LONG BEACH, Calif. -- Space is typically thought of
as a very quiet place. But one team of astronomers has
found a strange cosmic noise that booms six times louder
than expected.
The roar is from the distant cosmos. Nobody knows
what causes it.
Of course, sound waves can't travel in a vacuum
(which is what most of space is), or at least they
can't very efficiently. But radio waves
can.
Radio waves are not sound waves, but they are still
electromagnetic waves, situated on the low-frequency end
of the light
spectrum.
Many objects in the universe, including stars and
quasars, emit radio waves.

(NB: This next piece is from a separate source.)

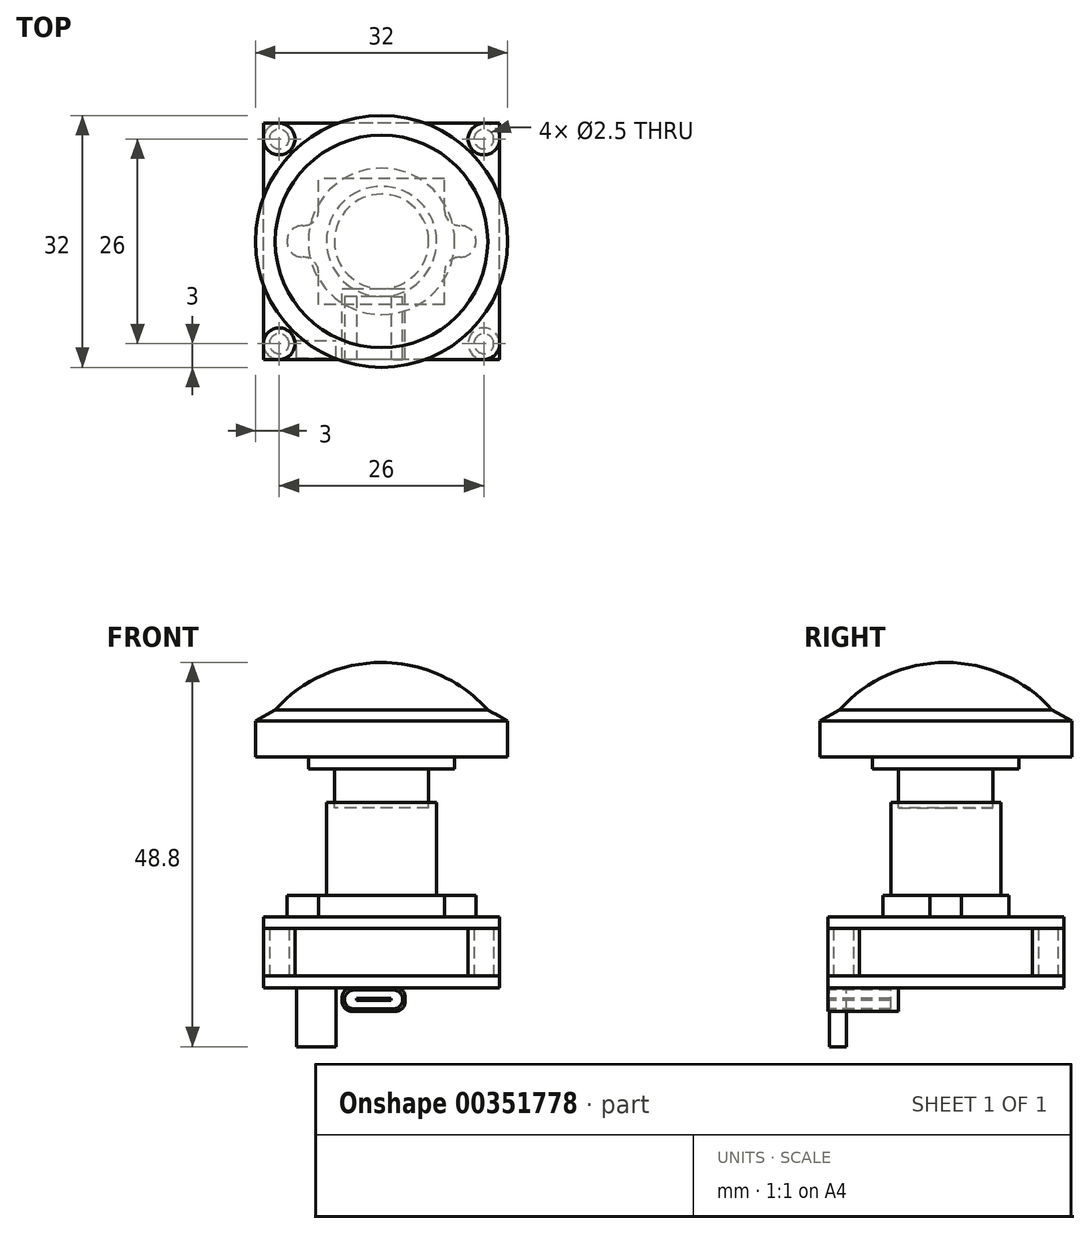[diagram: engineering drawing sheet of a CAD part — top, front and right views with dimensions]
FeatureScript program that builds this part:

Even our home galaxy, the
Milky Way, emits a static hiss (first detected in 1931
by physicist Karl Jansky). Other galaxies also send out
a background radio
hiss.
But the newly detected signal, described here today
at the 213th meeting of the American Astronomical
Society, is far louder than astronomers expected.
There is "something new and interesting going on in
the universe," said Alan Kogut of NASA's Goddard Space
Flight Center in Greenbelt, Md.
A team led by Kogut detected the signal with a
balloon-borne instrument named ARCADE (Absolute
Radiometer for Cosmology, Astrophysics, and Diffuse
Emission).
In July 2006, the instrument was launched from NASA's
Columbia Scientific Balloon Facility in Palestine,
Texas, and reached an altitude of about 120,000 feet
(36,500 meters), where the atmosphere thins into the
vacuum of space.
ARCADE's mission was to search the sky for faint
signs of heat from the first generation of stars, but
instead they heard a roar from the distant reaches of
the universe.
"The universe really threw us a curve," Kogut said.
"Instead of the faint signal we hoped to find, here was
this booming noise six times louder than anyone had
predicted."
Detailed analysis of the signal ruled out primordial
stars or any known radio sources, including gas in the
outermost halo of our own galaxy.
Other radio galaxies also can't account for the noise
– there just aren't enough of them.
"You'd have to pack them into the universe like
sardines," said study team member Dale Fixsen of the
University of Maryland. "There wouldn't be any space
left between one galaxy and the next."
The signal is measured to be six times brighter than
the combined emission of all known radio sources in the
universe.
For now, the origin of the signal remains a
mystery.
"We really don't know what it is,"said team member
Michael Seiffert of NASA's Jet Propulsion Laboratory in
Pasadena, Calif.
And not only has it presented astronomers with a new
puzzle, it is obscuring the sought-for signal from the
earliest stars. But the cosmic static may itself provide
important clues to the development of galaxies when the
universe was much younger, less than half its present
age. Because the radio waves come from far away,
traveling at the speed of light, they therefore represent
an earlier time in the universe.
"This is what makes science so exciting," Seiffert
said. "You start out on a path to measure something – in
this case, the heat from the very first stars – but run
into something else entirely, some unexplained."